KORGからパーカッションパッド、MPS-10が去年の11月12日より発売された。
シンセサイザー王手メーカーであるKORGが満を持してRolandやYAMAHAに対抗してきたように見える。
実はこれの機構部分の開発に携わらせてもらった。販売していつの間にか結構経ったので、そろそろ色々言っていいかと思いましたので、今回はMPS-10について。

開発ね、いやあ、大変だった。実に。過去一大変だったかもしれない。

この製品、e-mergeと同じチームで開発が行われたらしい。僕はサウンドやらプログラム系やらとはあまり関わらなかったが、本体の機構設計チームとはほぼ毎日やりとりしていた。
外観とか叩きごこちにはかなりのこだわりがあって相当試作を重ねてようやく今の形になった。2年はかかったか。
実は量産になった今も相当苦戦しているのは内緒だ。今はお休みしているがまた春から作り始めるみたい。もうやりたくねえ

とまあ内部事情はさておき、このMPS-10を販売していた楽器屋に聞いてみたが、実はコンシューマーもあまり何が凄いのかよくわかっていないらしいことを聞いた。

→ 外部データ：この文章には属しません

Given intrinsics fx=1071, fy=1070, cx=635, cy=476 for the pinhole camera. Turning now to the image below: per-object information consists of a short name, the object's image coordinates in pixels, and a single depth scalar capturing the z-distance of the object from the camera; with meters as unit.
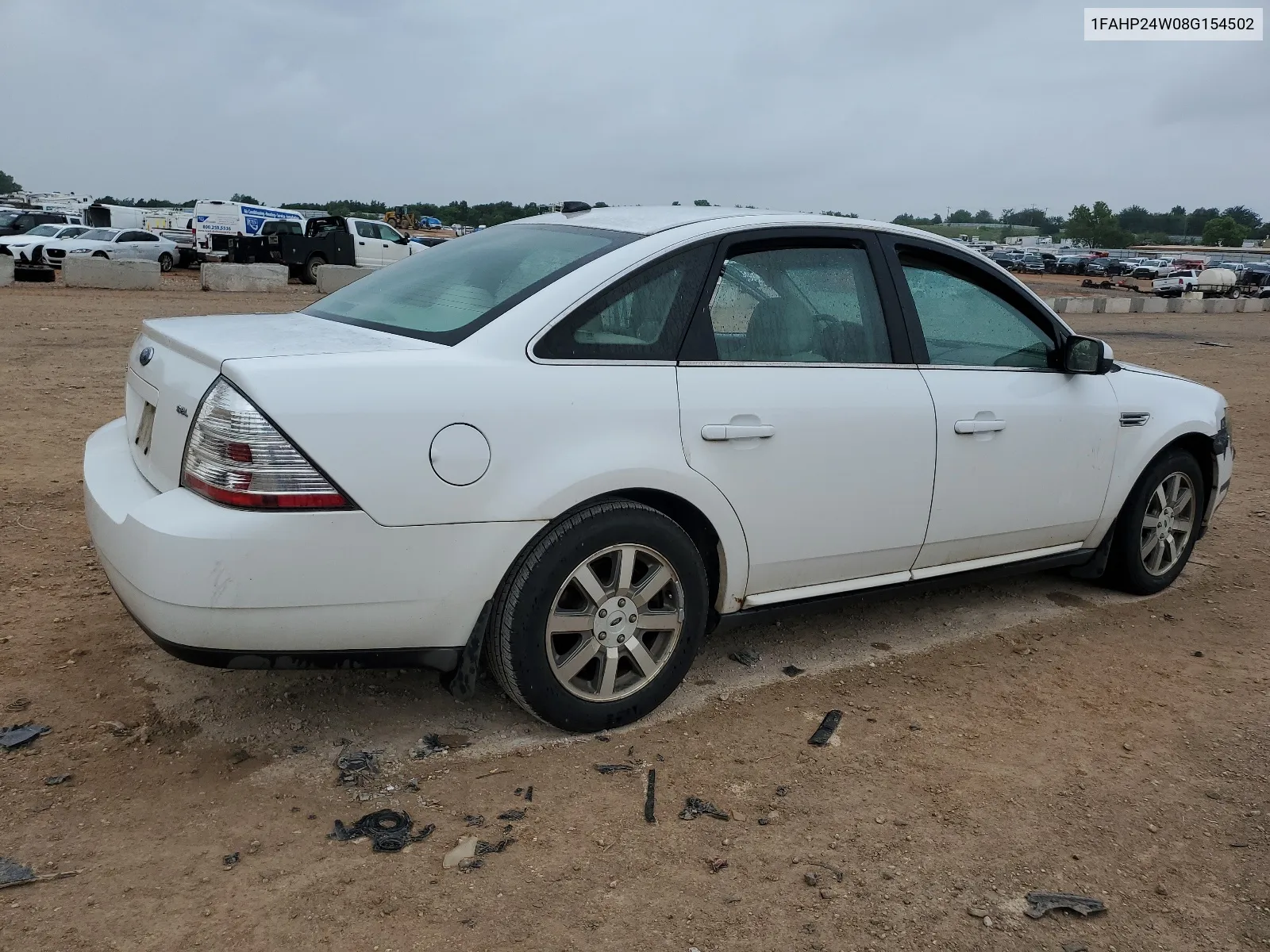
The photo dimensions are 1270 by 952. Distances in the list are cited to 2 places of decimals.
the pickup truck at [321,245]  27.33
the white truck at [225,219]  30.67
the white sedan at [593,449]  2.80
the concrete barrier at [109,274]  19.72
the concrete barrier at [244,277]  21.10
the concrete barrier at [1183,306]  30.58
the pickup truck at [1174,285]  41.12
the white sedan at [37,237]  25.94
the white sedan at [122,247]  26.92
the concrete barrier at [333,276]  22.50
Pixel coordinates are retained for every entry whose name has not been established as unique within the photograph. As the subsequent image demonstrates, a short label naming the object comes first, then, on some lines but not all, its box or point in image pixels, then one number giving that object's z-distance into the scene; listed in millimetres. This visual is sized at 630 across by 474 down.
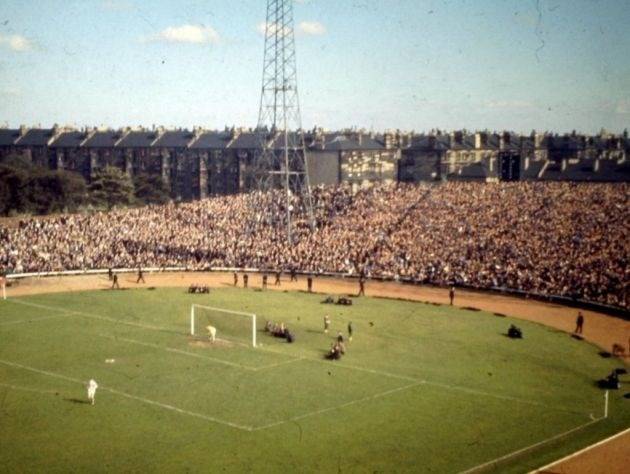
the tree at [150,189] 123344
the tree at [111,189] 110438
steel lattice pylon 70938
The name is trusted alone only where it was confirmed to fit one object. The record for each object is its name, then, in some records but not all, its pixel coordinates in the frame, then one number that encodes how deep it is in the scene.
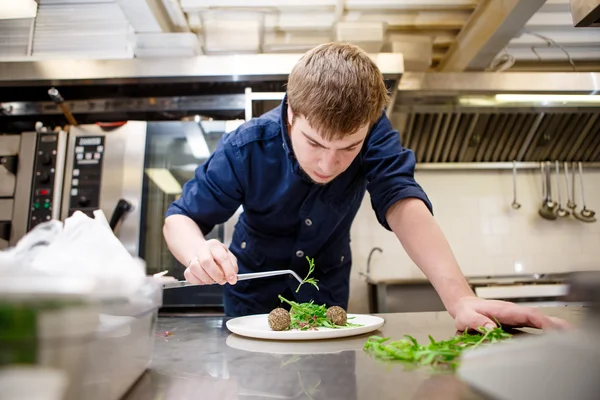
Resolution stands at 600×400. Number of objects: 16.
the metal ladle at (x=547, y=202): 2.88
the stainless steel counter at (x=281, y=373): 0.44
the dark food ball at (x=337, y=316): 0.86
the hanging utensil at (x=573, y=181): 2.95
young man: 0.88
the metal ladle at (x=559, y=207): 2.90
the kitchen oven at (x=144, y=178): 1.99
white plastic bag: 0.34
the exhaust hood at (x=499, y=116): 2.32
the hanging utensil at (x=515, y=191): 2.89
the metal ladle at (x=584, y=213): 2.90
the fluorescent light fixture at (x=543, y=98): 2.38
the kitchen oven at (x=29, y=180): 2.02
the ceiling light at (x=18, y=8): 1.18
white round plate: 0.74
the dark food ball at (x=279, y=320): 0.81
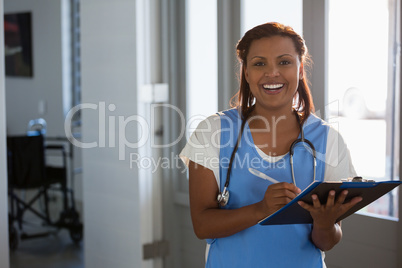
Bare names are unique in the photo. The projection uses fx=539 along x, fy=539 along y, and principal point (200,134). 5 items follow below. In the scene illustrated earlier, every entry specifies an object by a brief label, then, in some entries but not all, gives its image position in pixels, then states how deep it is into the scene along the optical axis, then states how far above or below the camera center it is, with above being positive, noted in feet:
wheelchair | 13.65 -2.09
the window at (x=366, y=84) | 7.24 +0.13
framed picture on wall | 19.22 +1.88
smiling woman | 4.66 -0.59
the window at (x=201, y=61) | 9.71 +0.60
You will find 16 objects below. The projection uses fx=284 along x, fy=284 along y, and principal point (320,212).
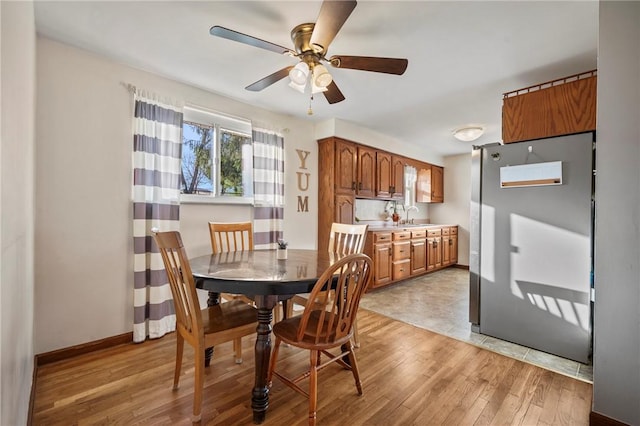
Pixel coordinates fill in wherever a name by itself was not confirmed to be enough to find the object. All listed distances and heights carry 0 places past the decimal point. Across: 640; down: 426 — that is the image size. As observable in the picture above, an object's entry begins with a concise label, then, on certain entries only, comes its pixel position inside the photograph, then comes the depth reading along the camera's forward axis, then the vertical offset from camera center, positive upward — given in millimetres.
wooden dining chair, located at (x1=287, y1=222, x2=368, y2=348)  2326 -269
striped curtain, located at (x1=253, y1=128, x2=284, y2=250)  3258 +271
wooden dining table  1416 -369
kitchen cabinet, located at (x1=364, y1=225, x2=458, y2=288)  3963 -625
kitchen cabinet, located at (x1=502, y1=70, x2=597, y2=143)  2162 +848
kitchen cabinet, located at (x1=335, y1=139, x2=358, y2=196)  3879 +623
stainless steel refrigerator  2146 -245
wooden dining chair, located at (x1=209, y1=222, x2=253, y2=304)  2566 -266
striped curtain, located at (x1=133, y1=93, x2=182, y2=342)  2439 +59
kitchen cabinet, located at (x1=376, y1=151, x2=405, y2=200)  4559 +612
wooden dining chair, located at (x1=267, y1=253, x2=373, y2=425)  1408 -633
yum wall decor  3773 +413
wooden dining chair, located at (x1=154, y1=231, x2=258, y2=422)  1409 -645
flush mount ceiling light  3738 +1067
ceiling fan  1568 +965
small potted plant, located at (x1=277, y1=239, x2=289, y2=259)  2098 -292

なのでここでは一つ個性的な機能を紹介しておく。こんな苦労したのに売れてないのは悲しいし。
個人的な魅力機能、『CC(コンティニュアンスコントロール)パッド』だ。
同社の商品でDJやシンセサイザーの傍らに置いておく機器に『カオスパッド』というものがある。

表面を指でなぞってサウンドをうにょーんと変化させるフィルタリング(音をこもらせたりシャリシャリにさせたりするやつ)がリアルタイムでできるやつなのだが、MPS-10に搭載されたCCパッドは平たく言うとそれがスティックで操作できる機能だ。しかも128段階と相当細かく叩き分けできる。
今まで加工音はドラム演奏をお休みして同期演奏に任せるところを、これを使えば自分のタイミングでフィルターのかけ具合をコントロールしながら演奏できる。思いつきそうで思いつかなかった。凄いよこれ革命だよ。
発表前から実機をモニタリングさせてもらっていたが、知らない機能がまだ出てきて底が知れないヤツだ。

自分が欲しいと思っていたジャンル楽器の開発に携わったのは本当にいい経験になった。もー本っ当に大変だったけど(2回目)

とりあえずパーカッションパッド買い替え検討している方、MPS-10はいいぞ。